As the virus has migrated, morphed, and mutated, a "culture of contagion" has come face to face with a "culture of uncertainty." Infrastructural breakdown has haunted domains of inequity (congregate spaces such as nursing homes, prisons, migrant detention centers) and categories of neglect (low income employees doing society’s essential work, poorer countries as opposed to more affluent ones). Artists and media makers find themselves unable to address significant areas of inquiry. At the same time, creative interventions by thinkers and designers are pushing the boundaries of the possible.
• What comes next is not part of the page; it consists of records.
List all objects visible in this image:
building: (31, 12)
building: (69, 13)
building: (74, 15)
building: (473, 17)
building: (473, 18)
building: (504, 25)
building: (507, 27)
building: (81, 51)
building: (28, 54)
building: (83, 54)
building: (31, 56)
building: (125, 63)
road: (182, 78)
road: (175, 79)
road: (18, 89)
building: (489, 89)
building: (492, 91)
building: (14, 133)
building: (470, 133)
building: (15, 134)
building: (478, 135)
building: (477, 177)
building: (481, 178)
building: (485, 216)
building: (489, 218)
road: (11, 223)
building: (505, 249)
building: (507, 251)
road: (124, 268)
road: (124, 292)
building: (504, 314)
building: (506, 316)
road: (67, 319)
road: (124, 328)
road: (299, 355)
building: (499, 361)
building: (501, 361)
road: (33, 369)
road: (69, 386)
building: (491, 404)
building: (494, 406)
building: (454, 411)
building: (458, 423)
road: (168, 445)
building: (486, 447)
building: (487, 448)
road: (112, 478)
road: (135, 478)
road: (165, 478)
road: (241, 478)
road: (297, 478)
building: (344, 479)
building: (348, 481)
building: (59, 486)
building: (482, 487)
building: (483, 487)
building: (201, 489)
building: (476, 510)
This event develops the critical lens of 'pandemic media' in order to make sense of some of these developments. It provides an inventory of new and emergent practices across diverse, even disparate realms of thought and action. Its aim is to elicit a lively community conversation regarding the infrastructures that have both sustained and constrained us during this pandemic.

Presentation Topics:

  1. Pandemic Media and the Hyperobject -- Rachel Pincus
  2. Pandemic Media’s Fragile Landscapes -- Isabel Munson
  3. Pandemic Media: Designing Safety -- Nick Travaglini
  4. Pandemic: A Media Maker’s Perspective - Guillermina Zabala Suarez

Moderator: Sumita S. Chakravarty

Sponsored by The School of Media Studies
The New School
Register here: https://event.newschool.edu/pandemic-media

A transcript will appear after the event on this site: https://m2lab.net

PROGRAM:
Introductory Remarks -- Sumita S. Chakravarty, School of Media Studies

Session 1 (1:15 - 2:15 pm)
Presenter : Rachel Pincus, “Pandemic Media and the Hyperobject”
Rachel Pincus is a Media Studies MA student interested in how physical and online spaces facilitate community.
Respondent: Prof. Josh Scannell, School of Media Studies

Presenter: Isabel Munson, “Pandemic Media’s Fragile Landscapes”
Isabel Munson is a multimedia artist producing music, writing, and making videos examining relationships between technology, design, economics and behavior.
Respondent: Prof. Deborah Levitt, Eugene Lang College

---- Short break ----

Session 2 (2:25 - 3:25 pm)
Presenter: Nick Travaglini, “Pandemic Media: Designing Safety”
Nick Travaglini is a student in the Liberal Studies department at NSSR, studying resilience in complex systems.
Respondent: Prof. Rory Solomon, Eugene Lang College

Presenter: Guillermina Zabala Suarez, “Pandemic: A Media Maker’s Perspective”
Guillermina Zabala is a media artist, researcher, and educator whose work examines the intersection between the individual and their environment. She is the Sinha Fellow in Media Studies for 2020-21.